SAM4D introduces a 4D foundation model for promptable segmentation across camera and LiDAR streams, addressing the limitations of frame-centric and modality-isolated approaches in autonomous driving.
Key Highlights:
- Promptable Multi-modal Segmentation (PMS) – Enables interactive segmentation across sequences from both modalities using diverse prompts (points, boxes, masks), allowing cross-modal propagation and long-term object tracking.
- Unified Multi-modal Positional Encoding (UMPE) – Aligns image and LiDAR features in a shared 3D space using sinusoidal and MLP-based encoding for seamless cross-modal interaction while preserving modality-specific structure.
- Motion-aware Cross-modal Memory Attention (MCMA) – Incorporates ego-motion compensation into memory attention, enabling temporally consistent retrieval and robust segmentation in dynamic scenes.
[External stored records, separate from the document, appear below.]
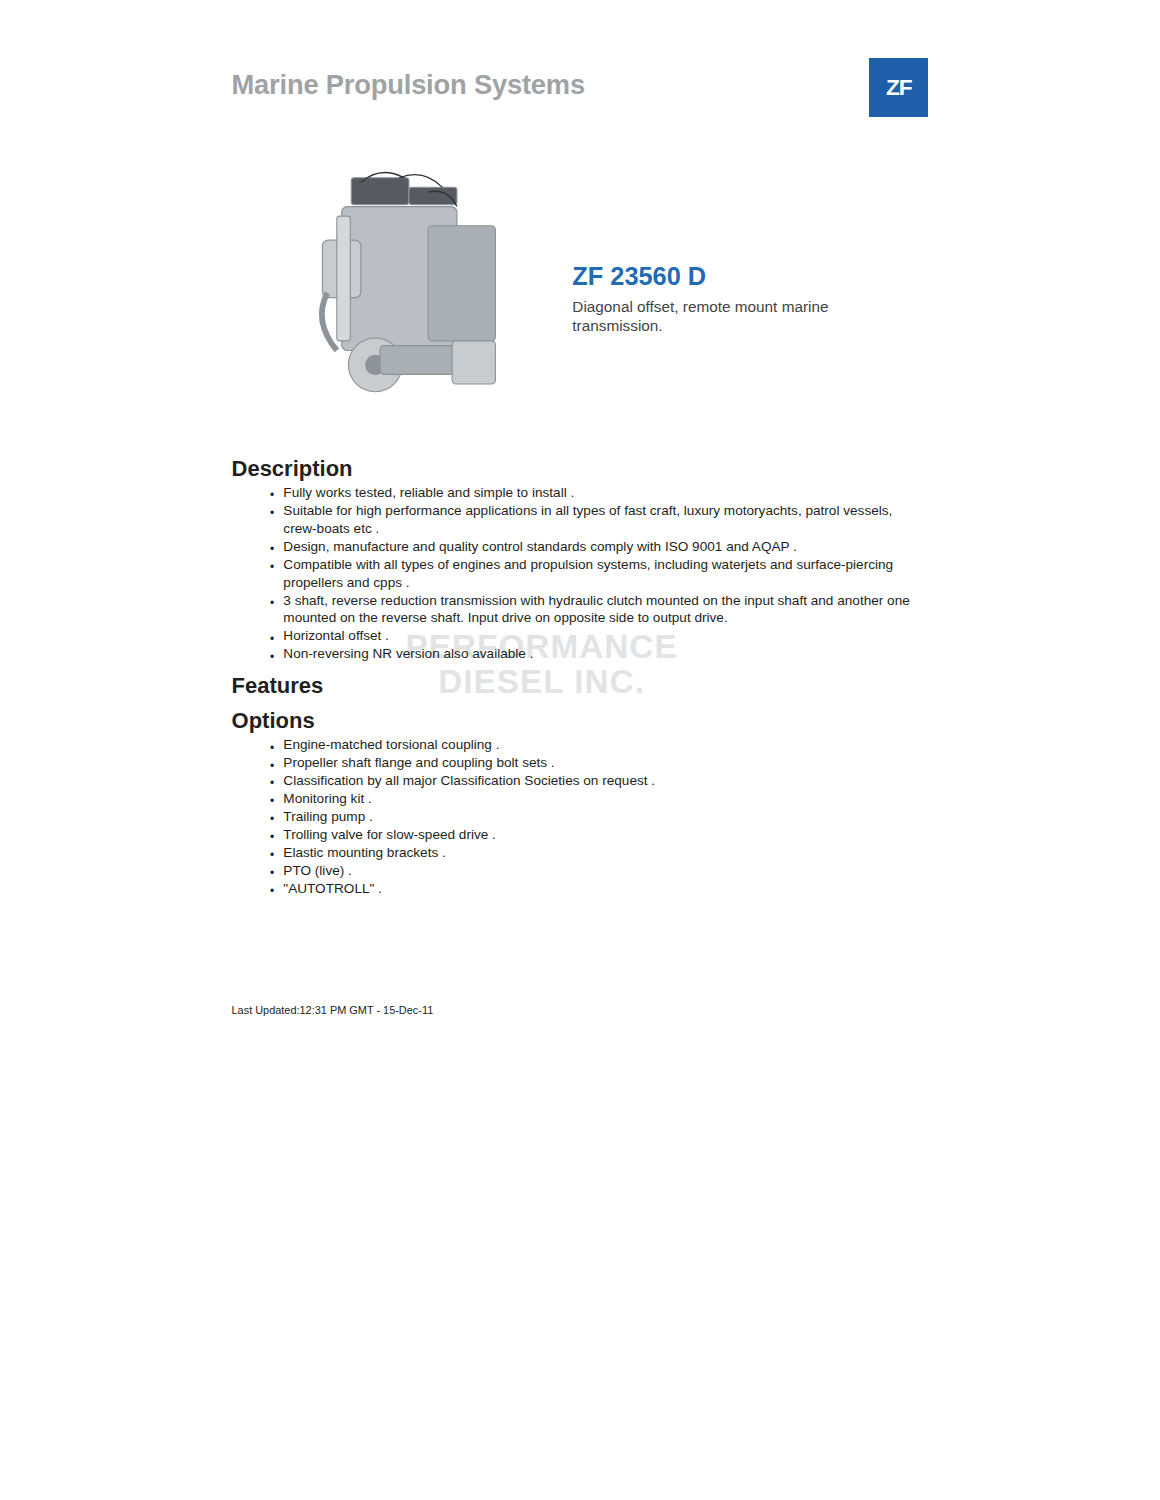Marine Propulsion Systems
ZF
ZF 23560 D
Diagonal offset, remote mount marine transmission.
PERFORMANCE
DIESEL INC.
Description
Fully works tested, reliable and simple to install .
Suitable for high performance applications in all types of fast craft, luxury motoryachts, patrol vessels, crew-boats etc .
Design, manufacture and quality control standards comply with ISO 9001 and AQAP .
Compatible with all types of engines and propulsion systems, including waterjets and surface-piercing propellers and cpps .
3 shaft, reverse reduction transmission with hydraulic clutch mounted on the input shaft and another one mounted on the reverse shaft. Input drive on opposite side to output drive.
Horizontal offset .
Non-reversing NR version also available .
Features
Options
Engine-matched torsional coupling .
Propeller shaft flange and coupling bolt sets .
Classification by all major Classification Societies on request .
Monitoring kit .
Trailing pump .
Trolling valve for slow-speed drive .
Elastic mounting brackets .
PTO (live) .
"AUTOTROLL" .
Last Updated:12:31 PM GMT - 15-Dec-11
- Multi-modal Architecture – Builds on SAM2 with Hiera for image encoding and MinkUNet (via TorchSparse) for LiDAR voxelization, allowing efficient 2D-3D joint segmentation.
- Efficient Prompt Handling – Supports point, box, and mask prompts from either modality, using a unified decoder to produce temporally consistent masks across the stream.
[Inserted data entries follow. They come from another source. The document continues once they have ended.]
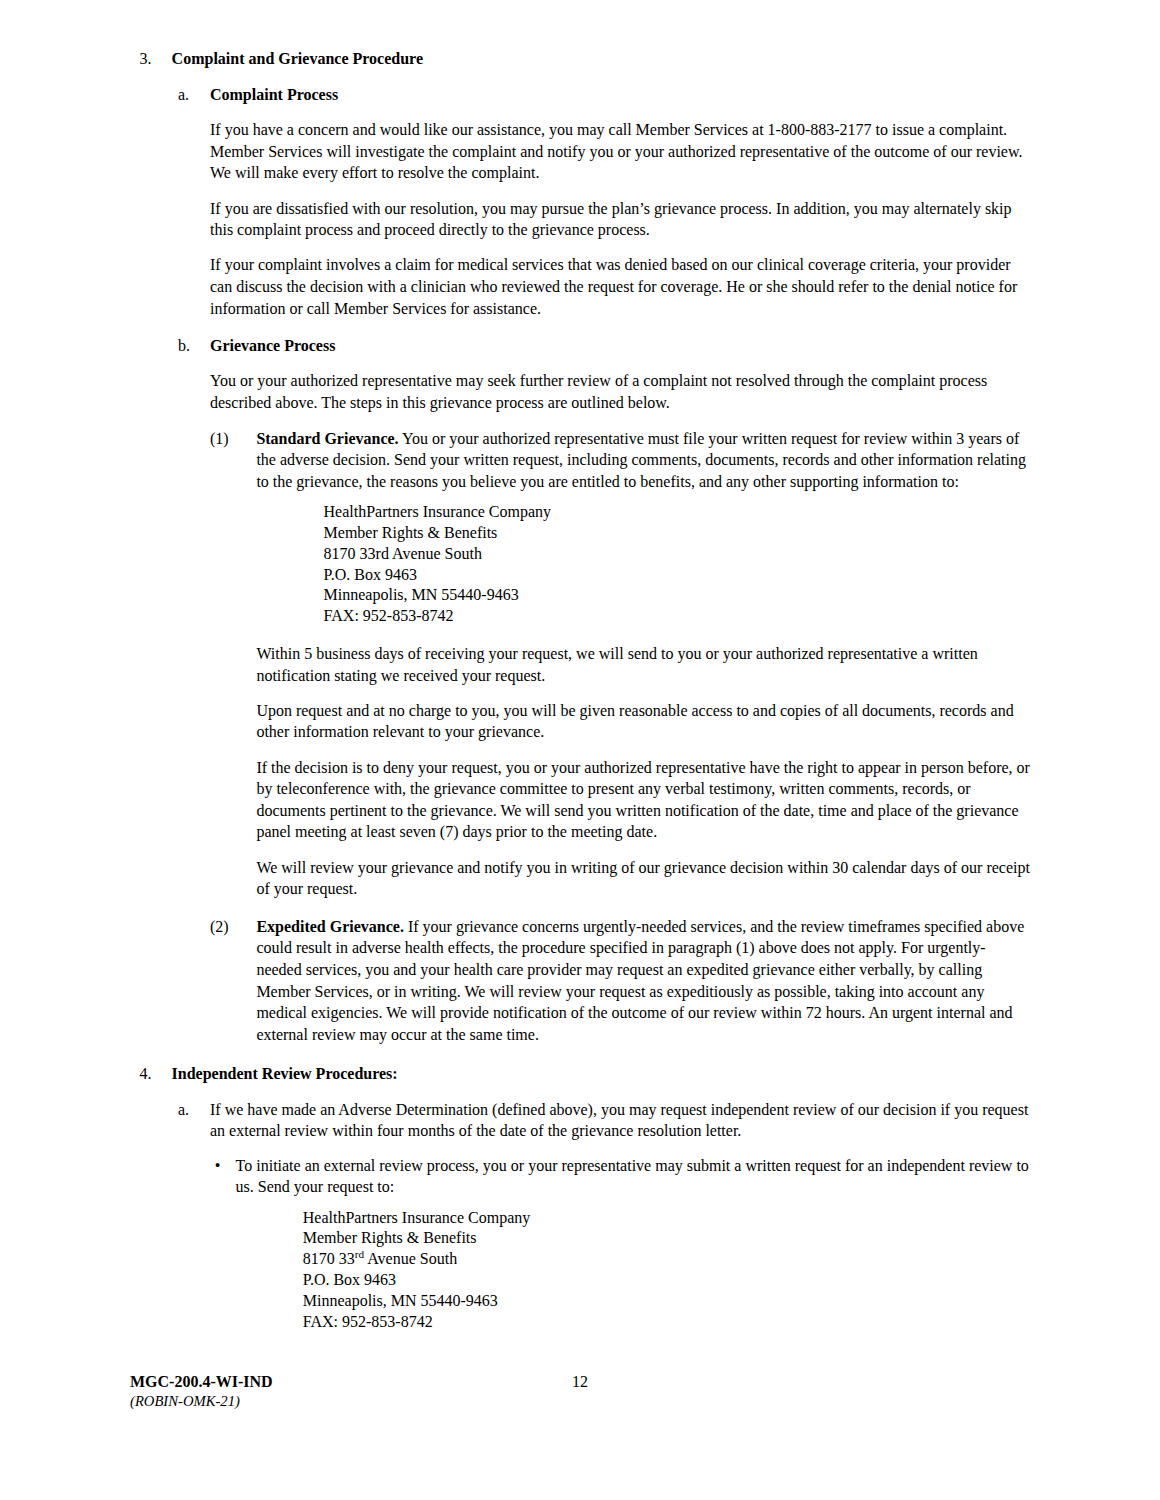3. Complaint and Grievance Procedure
a. Complaint Process
If you have a concern and would like our assistance, you may call Member Services at 1-800-883-2177 to issue a complaint. Member Services will investigate the complaint and notify you or your authorized representative of the outcome of our review. We will make every effort to resolve the complaint.
If you are dissatisfied with our resolution, you may pursue the plan’s grievance process. In addition, you may alternately skip this complaint process and proceed directly to the grievance process.
If your complaint involves a claim for medical services that was denied based on our clinical coverage criteria, your provider can discuss the decision with a clinician who reviewed the request for coverage. He or she should refer to the denial notice for information or call Member Services for assistance.
b. Grievance Process
You or your authorized representative may seek further review of a complaint not resolved through the complaint process described above. The steps in this grievance process are outlined below.
(1) Standard Grievance. You or your authorized representative must file your written request for review within 3 years of the adverse decision. Send your written request, including comments, documents, records and other information relating to the grievance, the reasons you believe you are entitled to benefits, and any other supporting information to:
HealthPartners Insurance Company
Member Rights & Benefits
8170 33rd Avenue South
P.O. Box 9463
Minneapolis, MN 55440-9463
FAX: 952-853-8742
Within 5 business days of receiving your request, we will send to you or your authorized representative a written notification stating we received your request.
Upon request and at no charge to you, you will be given reasonable access to and copies of all documents, records and other information relevant to your grievance.
If the decision is to deny your request, you or your authorized representative have the right to appear in person before, or by teleconference with, the grievance committee to present any verbal testimony, written comments, records, or documents pertinent to the grievance. We will send you written notification of the date, time and place of the grievance panel meeting at least seven (7) days prior to the meeting date.
We will review your grievance and notify you in writing of our grievance decision within 30 calendar days of our receipt of your request.
(2) Expedited Grievance. If your grievance concerns urgently-needed services, and the review timeframes specified above could result in adverse health effects, the procedure specified in paragraph (1) above does not apply. For urgently-needed services, you and your health care provider may request an expedited grievance either verbally, by calling Member Services, or in writing. We will review your request as expeditiously as possible, taking into account any medical exigencies. We will provide notification of the outcome of our review within 72 hours. An urgent internal and external review may occur at the same time.
4. Independent Review Procedures:
a. If we have made an Adverse Determination (defined above), you may request independent review of our decision if you request an external review within four months of the date of the grievance resolution letter.
To initiate an external review process, you or your representative may submit a written request for an independent review to us. Send your request to:
HealthPartners Insurance Company
Member Rights & Benefits
8170 33rd Avenue South
P.O. Box 9463
Minneapolis, MN 55440-9463
FAX: 952-853-8742
MGC-200.4-WI-IND (ROBIN-OMK-21)
12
- Waymo-4DSeg Dataset – A large-scale pseudo-labeled dataset containing 15M image masks, 30M LiDAR masks, and 300k cross-modal masklets, generated via VFM segmentation, 4D LiDAR reconstruction, and ray casting.
- Cross-Modal Label Fusion Pipeline – Builds dense pixel-to-voxel mappings, filters noisy masklets using DBSCAN clustering, and merges multi-view data into high-quality voxel masklets.
- Cross-Dataset Generalization – Demonstrates strong zero-shot and fine-tuned performance on nuScenes, validating robust transferability across sensor configurations and environments.
- Quantitative Performance – Achieves 69.8% mIoU on images and 55.7% on LiDAR with 80.1% J&F, significantly outperforming single-modality and projection-based baselines.
- Scalable & Efficient Design – 119.88M parameter model optimized with memory banks, FIFO queues, and prompt imitation logic for high-throughput 4D segmentation.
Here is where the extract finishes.